Shortly after S&S acquired his novel, I attended a black-tie dinner in his honor at the National Arts Club, at which he was to receive an award. The dinner was an elegant and star-studded occasion—literally, for many of the stars who had appeared in the Broadway productions of Tennessee’s plays over the years were present, as well as a glittering crowd of his admirers and various mandarins from the worlds of culture and high fashion. Tennessee himself sat on the dais, a shy smile on his face, his glasses again askew, and his black bow tie at an angle. To his left sat the mayor; to his right, smiling vacantly, a tiny, fragile-looking, elfin gnome of a woman in her late fifties, dressed in blue, with silver hair cropped short and a strangely unlined face like that of a china doll. As dinner was served, I noticed that Tennessee merely picked at his food, hardly eating a thing. From the expression on his face, I judged that he had been fighting off another cold with his favorite remedy.

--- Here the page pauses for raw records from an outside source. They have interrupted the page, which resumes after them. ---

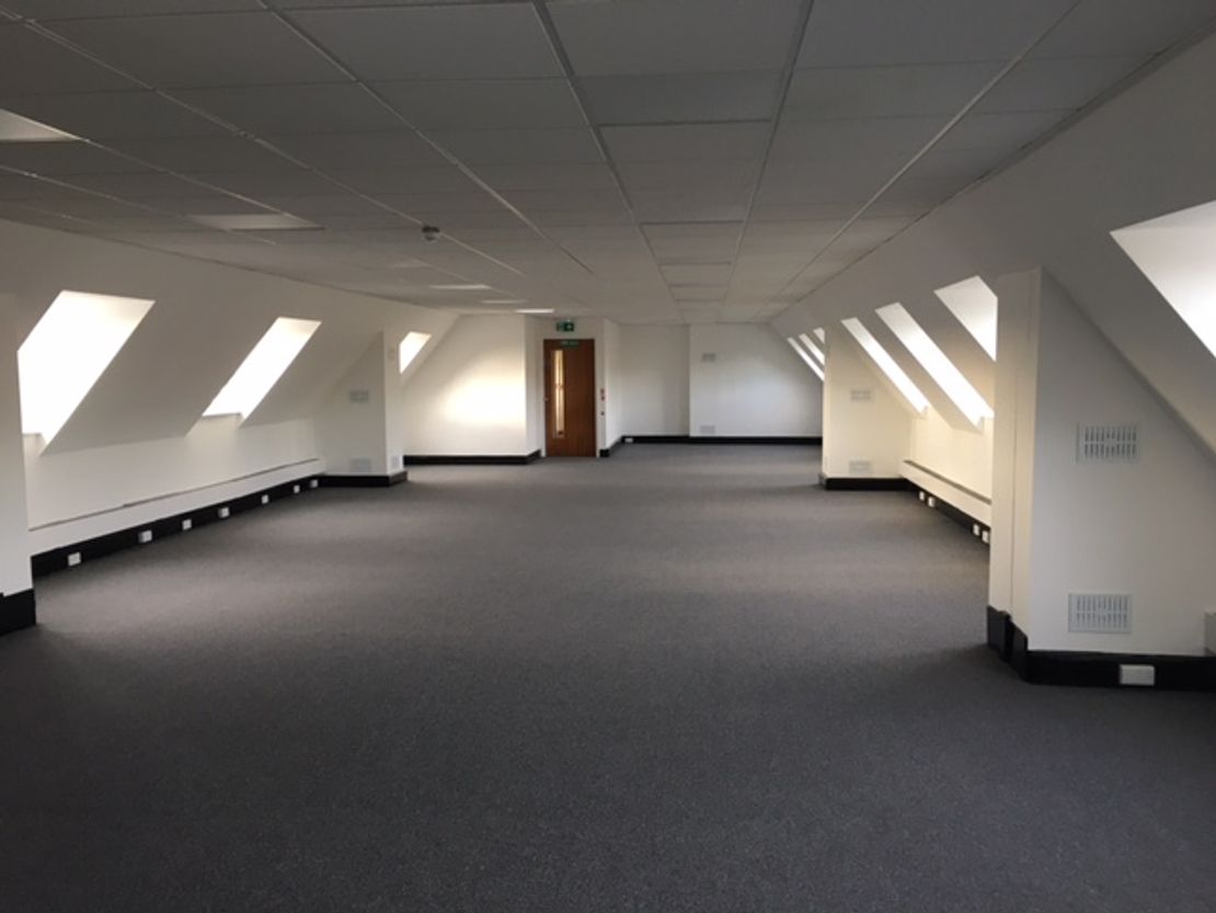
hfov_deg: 61.6
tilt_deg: -5.0
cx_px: 608
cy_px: 456
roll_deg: +0.2
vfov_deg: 48.2
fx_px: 1019
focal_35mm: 29
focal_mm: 4.15
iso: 80
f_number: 2.2
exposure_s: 1/33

Once dinner was over, the speeches began, each one more admiring than the one before. The mayor claimed Tennessee for New York City, various speakers from the National Arts Club claimed him for American culture, one after another actors and actresses rose to praise him or to relate intimate, affectionate anecdotes about him. The emotional temperature of the room was rising to a crescendo. Everywhere I looked there were people crying, by no means all of them actors. There were actual
civilians
crying—even my own eyes were moist with tears. Tennessee Williams was not just admired—he was
loved
as perhaps no other American playwright has ever been.

Throughout all of this display of emotion, Tennessee sat as motionless and gently smiling as a bronze Buddha, his mind possibly elsewhere, while his diminutive, silent companion—who had eaten all of her dinner and a good deal of his—stuffed herself on the petits fours. Tennessee’s eyes were glassy. I wondered if he had prepared for the evening by taking Ritalin, the virtues of which he had preached to me once but for which he was a poor advertisement.

At last, the moment came for Tennessee himself to speak. With unfeigned shyness he stayed in his seat while everybody else—except the woman sitting next to him—rose to their feet applauding and calling for him to speak. Tennessee blushed modestly and finally rose to his feet, swaying slightly. He waved for silence, and, as the room grew still, he leaned toward the microphone. In his musical Southern drawl, enunciating very slowly, even hesitantly, but by no means quietly, he said: “I would like to introduce you all to mah beloved sister, Rose …” He paused to indicate the small woman seated beside him, who seemed to be totally unaware of the fact that he was talking about her. Tennessee smiled down at her, his expression full of sympathy but somehow puckish. He took a deep breath and went on: “… who had the first
pre
-frontal lobotomy in the state of Alabama.”